#### Work to complete:
Below are the records; give again exactly the lines from the one containing "Meet Our Staff!" through the one containing "management, communication, computer, or other", leaving out pictures.

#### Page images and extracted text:
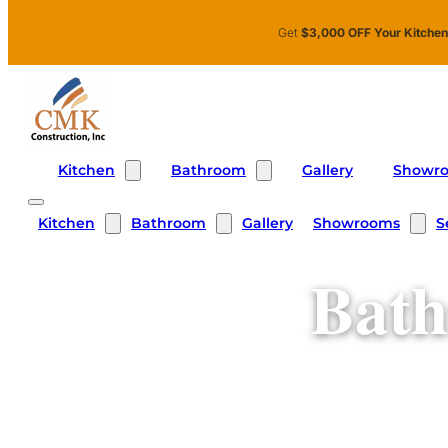
Skip to main content
Skip to footer
Get
$3,000 OFF Your Kitche
Kitchen
Bathroom
Showr
Gallery
Kitchen
Bathroom
Showrooms
S
Gallery
Bath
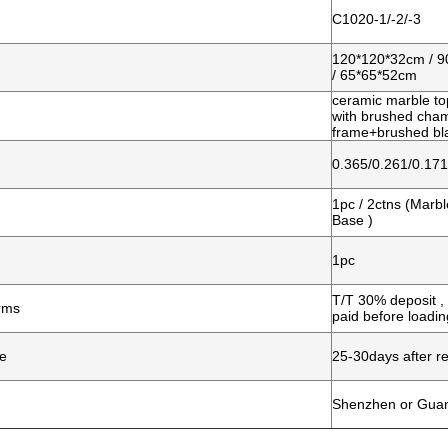
C1020-1/-2/-3
120*120*32cm / 
/ 65*65*52cm
ceramic marble top
with brushed ch
frame+brushed bla
0.365/0.261/0.17
1pc / 2ctns (Marb
Base )
1pc
T/T 30% deposit 
rms
p
aid before loadin
me
25-30days after re
Shenzhen or Gua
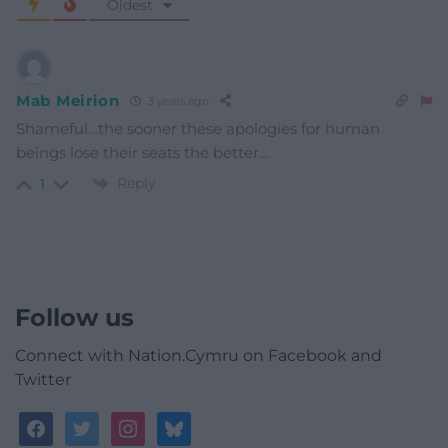
Oldest
Mab Meirion
3 years ago
Shameful…the sooner these apologies for human
beings lose their seats the better…
Reply
1
Follow us
Connect with Nation.Cymru on Facebook and
Twitter
facebook
twitter
instagram
bluesky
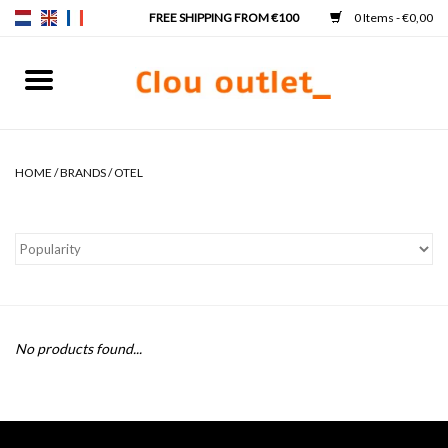
0 Items - €0,00
Home
Hand basins
HOME
/
BRANDS
/
OTEL
Washbasins
Taps & siphons
Furniture
No products found...
Mirrors
Mirror lighting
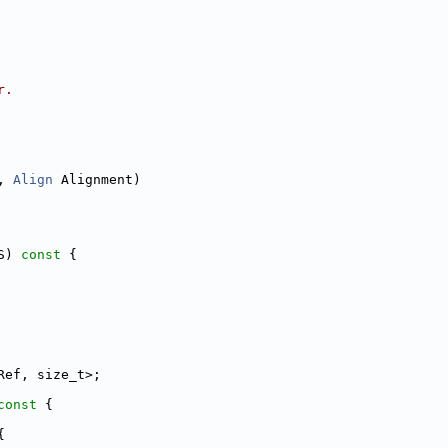
r.
, 
Align
 Alignment)
S)
 const 
{
Ref, size_t>;
const 
{
{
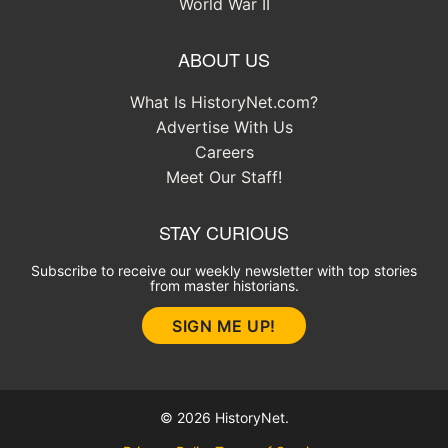
World War II
ABOUT US
What Is HistoryNet.com?
Advertise With Us
Careers
Meet Our Staff!
STAY CURIOUS
Subscribe to receive our weekly newsletter with top stories
from master historians.
SIGN ME UP!
© 2026 HistoryNet.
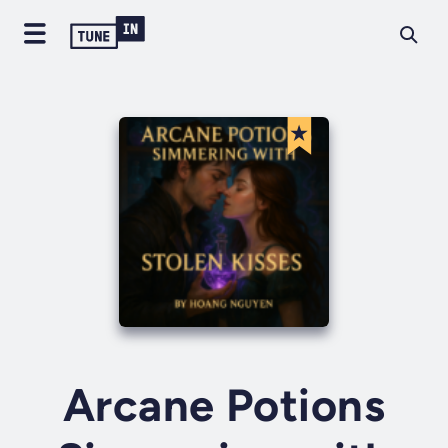
Arcane Potions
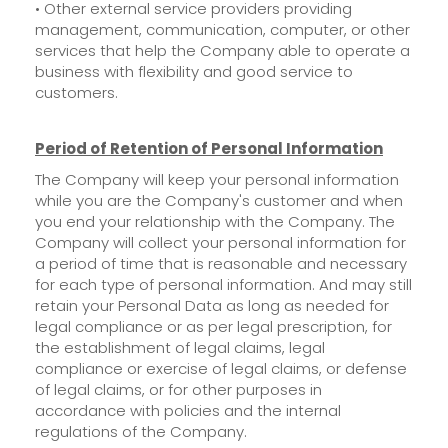
• Other external service providers providing
management, communication, computer, or other
services that help the Company able to operate a
business with flexibility and good service to
customers.
Period of Retention of Personal Information
The Company will keep your personal information
while you are the Company's customer and when
you end your relationship with the Company. The
Company will collect your personal information for
a period of time that is reasonable and necessary
for each type of personal information. And may still
retain your Personal Data as long as needed for
legal compliance or as per legal prescription, for
the establishment of legal claims, legal
compliance or exercise of legal claims, or defense
of legal claims, or for other purposes in
accordance with policies and the internal
regulations of the Company.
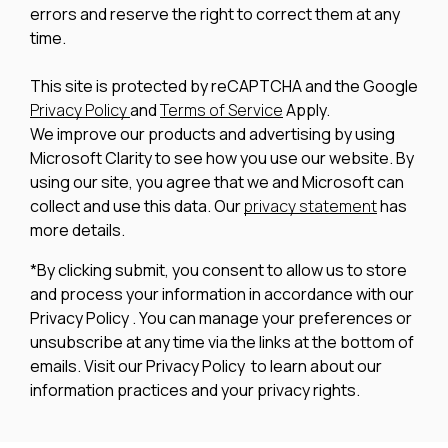
errors and reserve the right to correct them at any
time.
This site is protected by reCAPTCHA and the Google
Privacy Policy
and
Terms of Service
Apply.
We improve our products and advertising by using
Microsoft Clarity to see how you use our website. By
using our site, you agree that we and Microsoft can
collect and use this data. Our
privacy statement
has
more details.
*By clicking submit, you consent to allow us to store
and process your information in accordance with our
Privacy Policy . You can manage your preferences or
unsubscribe at any time via the links at the bottom of
emails. Visit our Privacy Policy to learn about our
information practices and your privacy rights.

#### Answer section:
Meet Our Staff!
STAY CURIOUS
Subscribe to receive our weekly newsletter with top stories
from master historians.
SIGN ME UP!
© 2026 HistoryNet.
Arcane Potions
• Other external service providers providing
management, communication, computer, or other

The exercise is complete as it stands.